> **Work request**: Arrange the lines below as a numbered list, dropping any blank lines and leaving out the pictures.

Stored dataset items
--- START ---

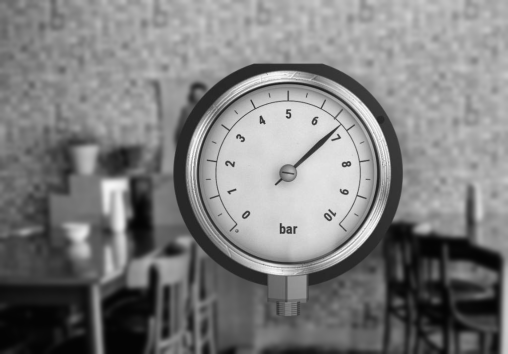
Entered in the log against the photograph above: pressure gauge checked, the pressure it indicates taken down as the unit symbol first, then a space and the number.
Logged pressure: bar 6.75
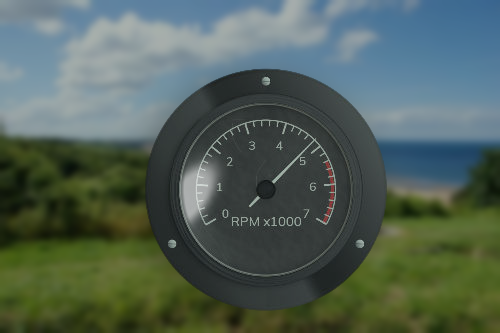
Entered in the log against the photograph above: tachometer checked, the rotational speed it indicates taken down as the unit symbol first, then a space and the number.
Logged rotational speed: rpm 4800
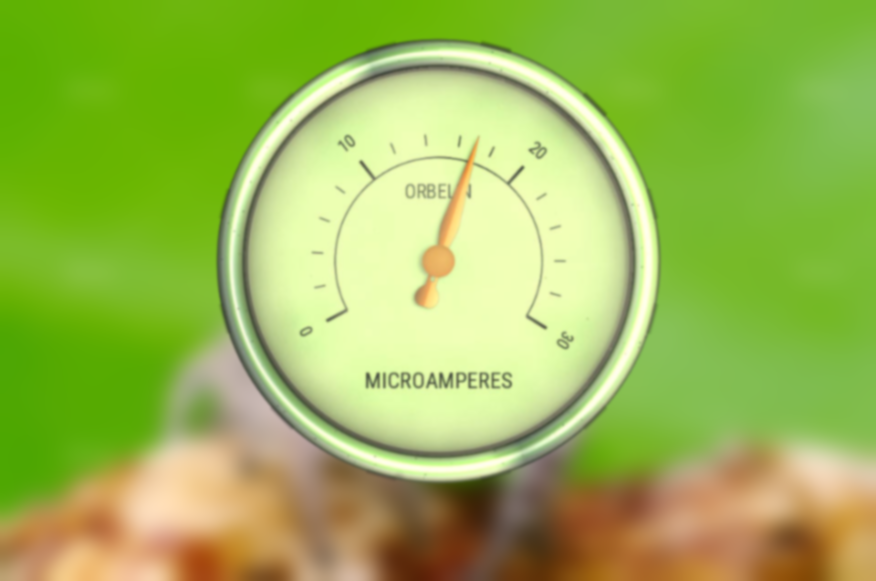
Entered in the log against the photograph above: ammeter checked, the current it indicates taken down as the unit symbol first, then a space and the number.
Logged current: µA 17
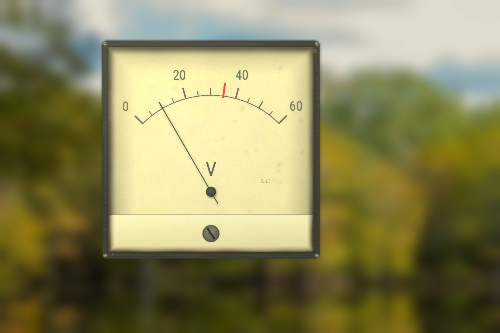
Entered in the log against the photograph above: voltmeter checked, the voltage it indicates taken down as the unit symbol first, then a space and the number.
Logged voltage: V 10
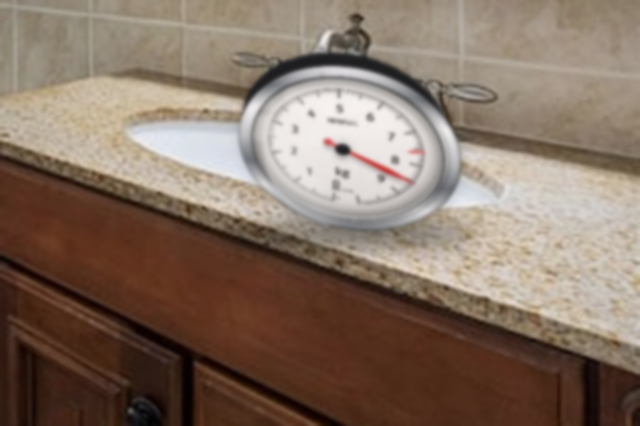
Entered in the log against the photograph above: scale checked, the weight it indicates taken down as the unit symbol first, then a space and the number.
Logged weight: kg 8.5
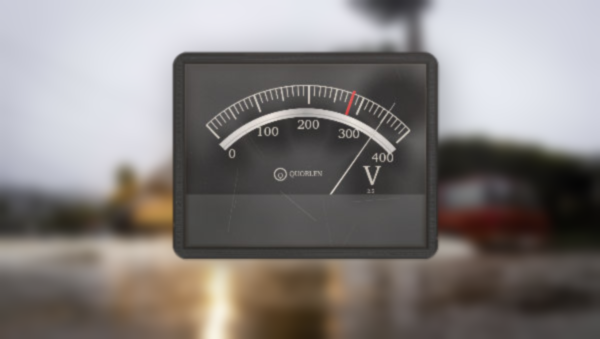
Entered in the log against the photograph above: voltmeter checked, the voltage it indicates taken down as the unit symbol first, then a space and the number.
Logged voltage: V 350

--- END ---

> **Exercise solution**:
1. Entered in the log against the photograph above: pressure gauge checked, the pressure it indicates taken down as the unit symbol first, then a space and the number.
2. Logged pressure: bar 6.75
3. Entered in the log against the photograph above: tachometer checked, the rotational speed it indicates taken down as the unit symbol first, then a space and the number.
4. Logged rotational speed: rpm 4800
5. Entered in the log against the photograph above: ammeter checked, the current it indicates taken down as the unit symbol first, then a space and the number.
6. Logged current: µA 17
7. Entered in the log against the photograph above: voltmeter checked, the voltage it indicates taken down as the unit symbol first, then a space and the number.
8. Logged voltage: V 10
9. Entered in the log against the photograph above: scale checked, the weight it indicates taken down as the unit symbol first, then a space and the number.
10. Logged weight: kg 8.5
11. Entered in the log against the photograph above: voltmeter checked, the voltage it indicates taken down as the unit symbol first, then a space and the number.
12. Logged voltage: V 350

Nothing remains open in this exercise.